→ **WHAT THE TASK REQUIRES**: Convert the lines in the items below into a numbered list, starting with the line that contains "HNEE Германиянын эң" and going on through the line that contains "Туруктуу бизнес (Sustainable Business).", with both ends included. Leave out any blank lines.

▶

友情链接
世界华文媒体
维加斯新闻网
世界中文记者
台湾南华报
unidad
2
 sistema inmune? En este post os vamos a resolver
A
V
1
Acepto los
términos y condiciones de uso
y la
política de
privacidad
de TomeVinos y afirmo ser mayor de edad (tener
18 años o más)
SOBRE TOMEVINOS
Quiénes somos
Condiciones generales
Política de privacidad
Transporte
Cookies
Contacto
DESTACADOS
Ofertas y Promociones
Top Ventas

◀
▶

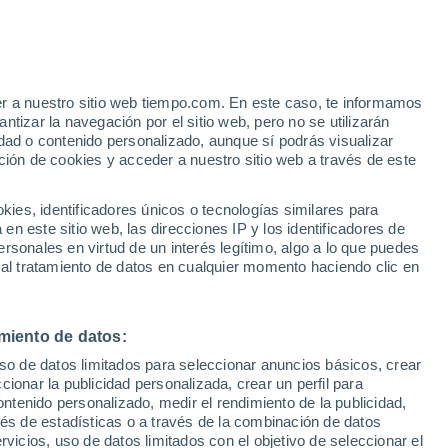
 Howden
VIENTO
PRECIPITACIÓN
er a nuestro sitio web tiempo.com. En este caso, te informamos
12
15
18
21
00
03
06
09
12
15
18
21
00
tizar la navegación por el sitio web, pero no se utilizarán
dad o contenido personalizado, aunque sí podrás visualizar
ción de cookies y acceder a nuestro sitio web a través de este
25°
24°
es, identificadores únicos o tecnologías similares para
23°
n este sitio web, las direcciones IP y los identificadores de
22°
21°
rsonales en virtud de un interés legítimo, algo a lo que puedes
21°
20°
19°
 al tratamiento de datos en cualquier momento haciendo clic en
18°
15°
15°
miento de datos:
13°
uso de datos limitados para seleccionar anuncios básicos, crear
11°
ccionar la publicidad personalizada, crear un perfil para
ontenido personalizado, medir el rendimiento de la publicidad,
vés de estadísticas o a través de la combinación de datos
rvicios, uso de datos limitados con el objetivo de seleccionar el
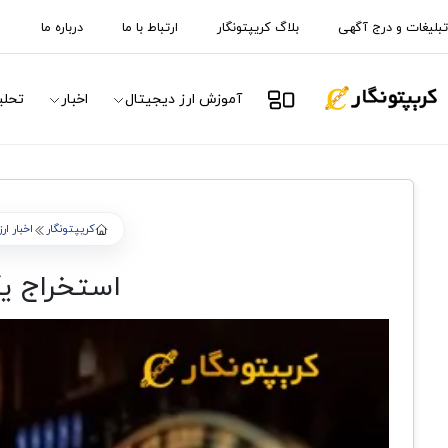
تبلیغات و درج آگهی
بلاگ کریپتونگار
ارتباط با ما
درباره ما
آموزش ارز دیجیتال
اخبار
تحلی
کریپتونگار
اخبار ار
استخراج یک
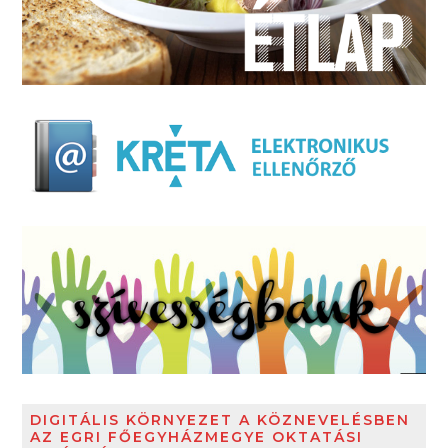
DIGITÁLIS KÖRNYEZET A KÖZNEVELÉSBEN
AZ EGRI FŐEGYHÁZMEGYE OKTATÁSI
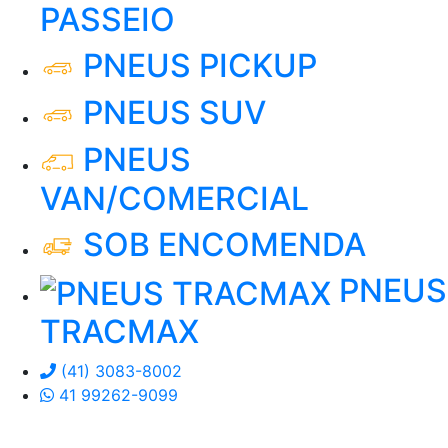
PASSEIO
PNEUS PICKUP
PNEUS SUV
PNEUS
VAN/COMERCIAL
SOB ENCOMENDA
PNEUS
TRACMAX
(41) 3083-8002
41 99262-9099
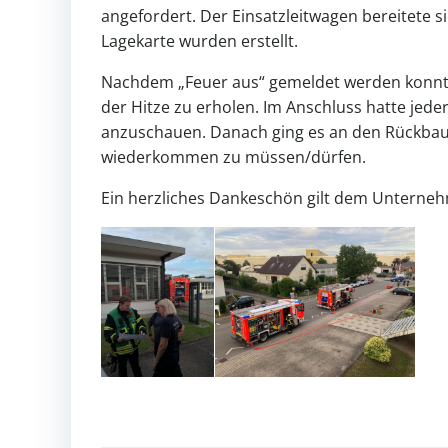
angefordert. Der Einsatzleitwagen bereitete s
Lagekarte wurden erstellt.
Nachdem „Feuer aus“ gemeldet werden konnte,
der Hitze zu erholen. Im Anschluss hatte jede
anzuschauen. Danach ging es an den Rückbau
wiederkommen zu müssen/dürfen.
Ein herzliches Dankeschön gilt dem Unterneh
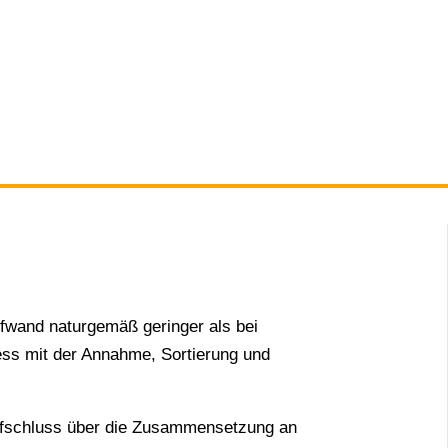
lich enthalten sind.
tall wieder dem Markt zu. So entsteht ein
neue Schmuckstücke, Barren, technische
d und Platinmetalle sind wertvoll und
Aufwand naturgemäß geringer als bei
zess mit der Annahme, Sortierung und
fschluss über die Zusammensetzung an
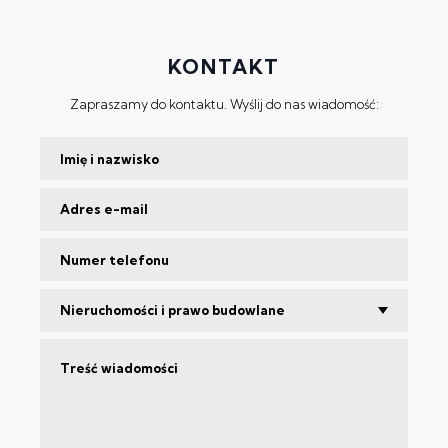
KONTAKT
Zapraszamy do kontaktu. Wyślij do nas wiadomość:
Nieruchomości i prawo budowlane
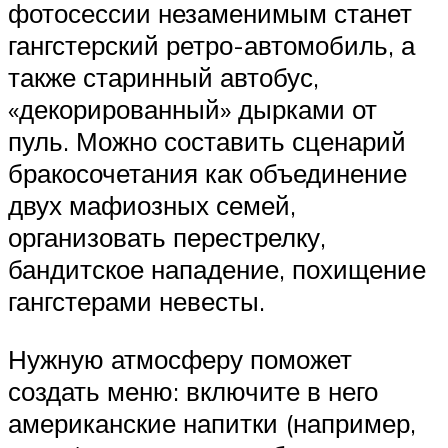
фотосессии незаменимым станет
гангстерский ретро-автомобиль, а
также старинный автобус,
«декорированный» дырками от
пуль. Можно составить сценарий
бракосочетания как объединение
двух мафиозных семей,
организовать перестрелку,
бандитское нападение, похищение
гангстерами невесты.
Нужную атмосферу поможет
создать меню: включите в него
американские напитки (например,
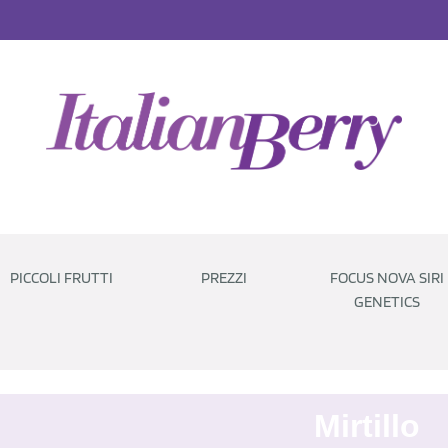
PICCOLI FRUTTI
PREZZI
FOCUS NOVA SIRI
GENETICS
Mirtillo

◀
▶

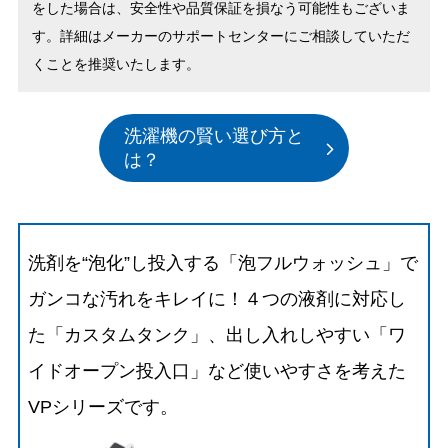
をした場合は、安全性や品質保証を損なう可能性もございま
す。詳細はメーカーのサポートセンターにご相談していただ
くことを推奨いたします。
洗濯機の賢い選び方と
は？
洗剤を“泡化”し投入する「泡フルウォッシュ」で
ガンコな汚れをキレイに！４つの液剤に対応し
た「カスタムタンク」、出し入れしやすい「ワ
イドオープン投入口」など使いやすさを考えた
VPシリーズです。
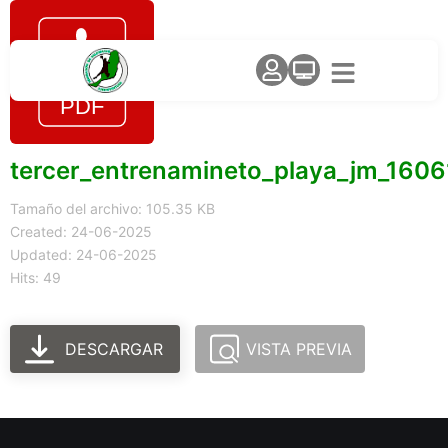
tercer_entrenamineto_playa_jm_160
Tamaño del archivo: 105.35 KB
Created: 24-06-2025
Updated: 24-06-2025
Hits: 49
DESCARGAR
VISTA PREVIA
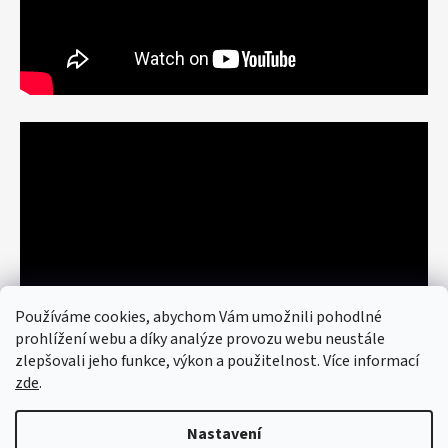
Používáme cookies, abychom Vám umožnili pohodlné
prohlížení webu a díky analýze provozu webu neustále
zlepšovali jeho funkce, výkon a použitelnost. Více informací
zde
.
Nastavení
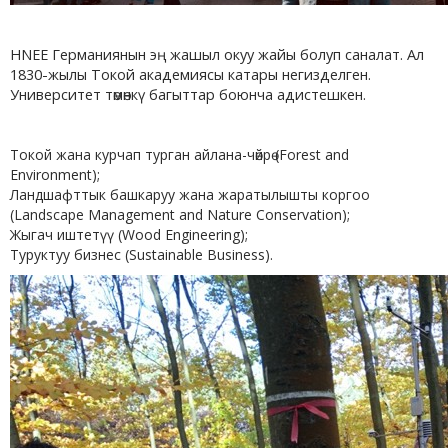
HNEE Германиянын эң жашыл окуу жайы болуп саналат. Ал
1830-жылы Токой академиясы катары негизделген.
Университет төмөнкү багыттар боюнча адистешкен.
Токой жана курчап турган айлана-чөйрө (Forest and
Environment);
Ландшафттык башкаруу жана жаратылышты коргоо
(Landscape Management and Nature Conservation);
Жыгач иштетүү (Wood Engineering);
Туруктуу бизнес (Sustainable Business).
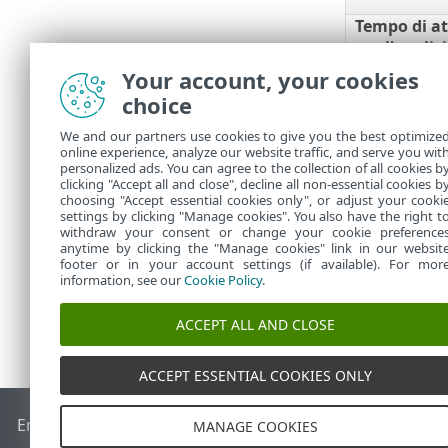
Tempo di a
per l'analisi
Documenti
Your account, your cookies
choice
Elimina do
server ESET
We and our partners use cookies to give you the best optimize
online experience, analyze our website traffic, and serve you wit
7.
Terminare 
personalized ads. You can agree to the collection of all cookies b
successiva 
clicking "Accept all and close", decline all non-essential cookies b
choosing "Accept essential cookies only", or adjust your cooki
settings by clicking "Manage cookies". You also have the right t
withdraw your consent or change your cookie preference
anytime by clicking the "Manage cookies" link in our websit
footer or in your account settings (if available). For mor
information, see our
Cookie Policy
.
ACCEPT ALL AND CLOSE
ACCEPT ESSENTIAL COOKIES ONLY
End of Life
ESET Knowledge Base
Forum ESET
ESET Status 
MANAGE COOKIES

◀

→ **TASK RESULT**:
1. HNEE Германиянын эң жашыл окуу жайы болуп саналат. Ал
2. 1830-жылы Токой академиясы катары негизделген.
3. Университет төмөнкү багыттар боюнча адистешкен.
4. Токой жана курчап турган айлана-чөйрө (Forest and
5. Environment);
6. Ландшафттык башкаруу жана жаратылышты коргоо
7. (Landscape Management and Nature Conservation);
8. Жыгач иштетүү (Wood Engineering);
9. Туруктуу бизнес (Sustainable Business).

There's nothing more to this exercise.